By “reduced” I meant becoming debt free.
One side management saying they will become debt free in months and then they it take four years and still the company is not debt free. That is what I meant.
Management evaluation is a subjective thing so I will leave it up to you but I shared that video for food for thought on management’s prior guidance.
EKC went through a near death experience due to their aggressive expansion specially overseas colliding with global slowdown in 2008 & US sanctions on Iran which had become their biggest customer .
Founder Late Mr Prem Kumar Khurana son of a refugee from Pakistan worked in account section for an IOC dealer who encouraged hime to go on his own. he started an Unit in Tarapur went for a collaboration with Kento Japan & reversed engineered to gain the technological knowhow. He was having huge growth mindset & expanded aggressively overseas once he saw not much growth coming in India which proved to be his undoing due to abovementioned reasons.
Inspite of all the issue unlike others he repaid FCCB in full without any haircut even when Yes bank was the only bank willing to fund him albeit at high intt rate against promoter promoter shares pledging. All these shares were depledged recently after new CFO came as tailwinds returned to CNG sector & selling off some overseas plants in China & thailand. This speaks volumes about promoters ethics & intent and gives a big comfort to minority shareholders.

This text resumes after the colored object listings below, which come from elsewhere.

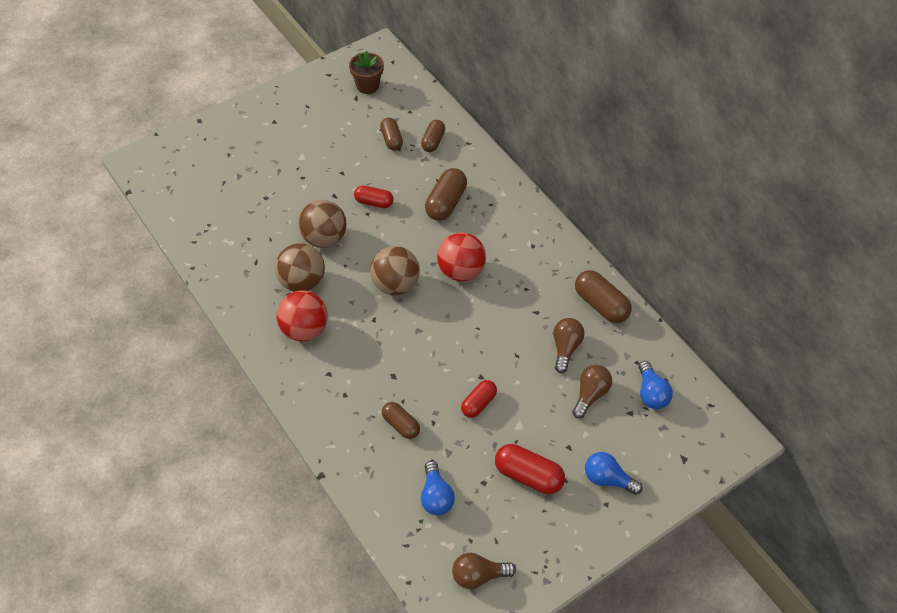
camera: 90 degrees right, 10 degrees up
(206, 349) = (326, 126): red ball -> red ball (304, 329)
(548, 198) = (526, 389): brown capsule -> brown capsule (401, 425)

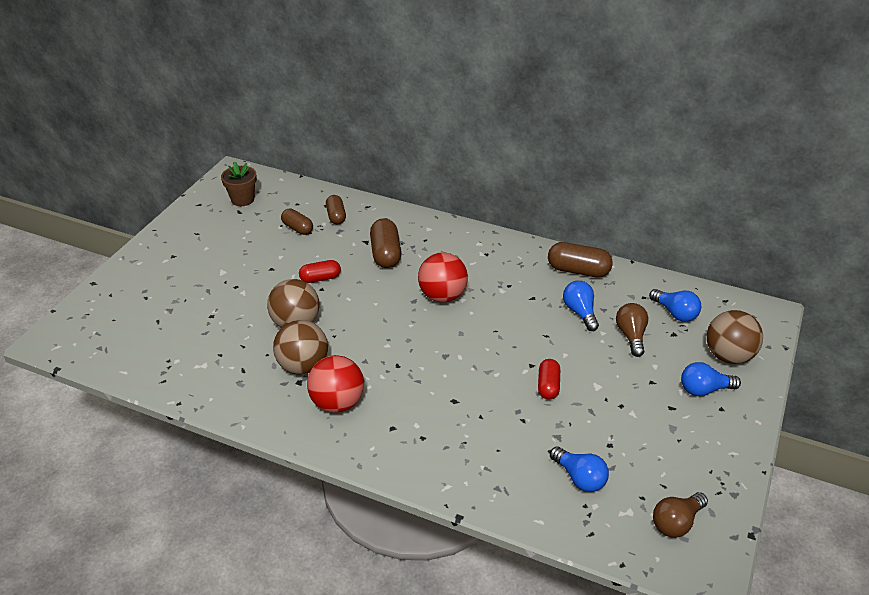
camera: 30 degrees left, 15 degrees down
(395, 284) = (393, 330): brown ball -> brown ball (728, 356)
(401, 425) = (496, 436): brown capsule -> none
(528, 475) = (641, 420): red capsule -> none
(565, 348) = (580, 312): brown light bulb -> blue light bulb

EKC is nicely walking the talk over last several qtrs under 2nd gen who though may not be eloquent are totally focused on business. Tailwinds hv returned back for sector in India as wel as abroad & co is executing nicely with debt being reduced nicely, *
ROCE NOW 40% ROE 34 %, ALMOST ZERO LONG TERM DEBT NOW lot PE at 8 which is low for a market leader in a segment growing fast giving huge margin of safety, 67% promoter stake all depledged, capex coming online & more in offing.*
One needs to be focused on business & not get distracted by stupid 5% limit making the share volatile rather take advantage of its volatility.
They had also not said anything about expansion so should we say the management is bad. surplus cash is being used for brownfield and greenfield expansions. if expansions were not happening they would have become debt free long time back.
I would say management is very good to see the changing demand scenario and go for expansion in India at the right time - especially after their Gandhidham plant had to be sold as the demand did not pick up as they had anticipated - they were ahead of their time. Also China was a wrong country to set up such a large plant.
Now their expansion model with local partner is the right way to go ahead with minimum capital and quickly and at same time having 80% ownership. they are leveraging their leadership position to grow larger.